Would you repeat exactly the part of the listing below that runs from the line containing "na linguagem Python)" down to the line containing "## Como Usar", inclusive, and nothing else?

-*-

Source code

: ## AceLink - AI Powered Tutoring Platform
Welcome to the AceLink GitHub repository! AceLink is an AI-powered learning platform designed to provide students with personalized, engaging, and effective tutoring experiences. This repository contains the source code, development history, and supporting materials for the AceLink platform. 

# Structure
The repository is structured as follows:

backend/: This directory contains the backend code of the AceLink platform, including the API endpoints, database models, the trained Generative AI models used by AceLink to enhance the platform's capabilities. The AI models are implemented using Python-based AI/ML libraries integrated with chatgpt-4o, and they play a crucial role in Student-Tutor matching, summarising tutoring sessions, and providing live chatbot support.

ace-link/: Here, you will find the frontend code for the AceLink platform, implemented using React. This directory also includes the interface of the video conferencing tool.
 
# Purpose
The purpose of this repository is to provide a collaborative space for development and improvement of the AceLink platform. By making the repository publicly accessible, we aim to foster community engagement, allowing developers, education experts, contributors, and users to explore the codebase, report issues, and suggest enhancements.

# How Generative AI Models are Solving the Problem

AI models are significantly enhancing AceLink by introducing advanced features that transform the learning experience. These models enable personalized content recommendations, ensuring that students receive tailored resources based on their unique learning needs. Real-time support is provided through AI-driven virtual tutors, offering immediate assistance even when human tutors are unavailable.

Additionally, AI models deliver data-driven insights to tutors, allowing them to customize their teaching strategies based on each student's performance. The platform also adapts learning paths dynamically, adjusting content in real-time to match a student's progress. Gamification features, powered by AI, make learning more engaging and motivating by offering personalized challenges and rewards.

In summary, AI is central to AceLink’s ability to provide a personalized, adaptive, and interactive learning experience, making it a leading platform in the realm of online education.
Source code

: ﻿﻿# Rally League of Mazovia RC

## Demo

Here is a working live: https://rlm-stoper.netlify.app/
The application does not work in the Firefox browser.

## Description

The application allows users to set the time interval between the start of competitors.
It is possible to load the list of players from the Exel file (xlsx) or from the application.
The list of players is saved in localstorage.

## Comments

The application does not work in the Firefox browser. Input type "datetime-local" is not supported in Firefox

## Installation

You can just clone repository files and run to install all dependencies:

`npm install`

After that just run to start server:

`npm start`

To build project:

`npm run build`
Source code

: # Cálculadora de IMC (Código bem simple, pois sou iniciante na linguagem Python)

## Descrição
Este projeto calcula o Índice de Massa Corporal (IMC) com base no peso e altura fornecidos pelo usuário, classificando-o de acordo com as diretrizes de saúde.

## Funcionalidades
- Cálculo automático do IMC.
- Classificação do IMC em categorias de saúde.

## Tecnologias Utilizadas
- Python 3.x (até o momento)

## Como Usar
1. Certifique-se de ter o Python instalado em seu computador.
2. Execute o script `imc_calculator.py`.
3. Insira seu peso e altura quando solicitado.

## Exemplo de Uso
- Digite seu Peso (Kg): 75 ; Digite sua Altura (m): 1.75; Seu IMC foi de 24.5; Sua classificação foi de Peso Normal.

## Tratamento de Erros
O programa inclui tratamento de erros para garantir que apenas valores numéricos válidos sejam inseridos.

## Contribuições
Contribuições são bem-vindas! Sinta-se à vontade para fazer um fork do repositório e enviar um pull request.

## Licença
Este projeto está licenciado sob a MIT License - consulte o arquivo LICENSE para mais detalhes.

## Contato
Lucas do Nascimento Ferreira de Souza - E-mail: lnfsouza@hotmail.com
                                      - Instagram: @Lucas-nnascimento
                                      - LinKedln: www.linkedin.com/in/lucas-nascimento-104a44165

-*-

*Response:*
: # Cálculadora de IMC (Código bem simple, pois sou iniciante na linguagem Python)

## Descrição
Este projeto calcula o Índice de Massa Corporal (IMC) com base no peso e altura fornecidos pelo usuário, classificando-o de acordo com as diretrizes de saúde.

## Funcionalidades
- Cálculo automático do IMC.
- Classificação do IMC em categorias de saúde.

## Tecnologias Utilizadas
- Python 3.x (até o momento)

## Como Usar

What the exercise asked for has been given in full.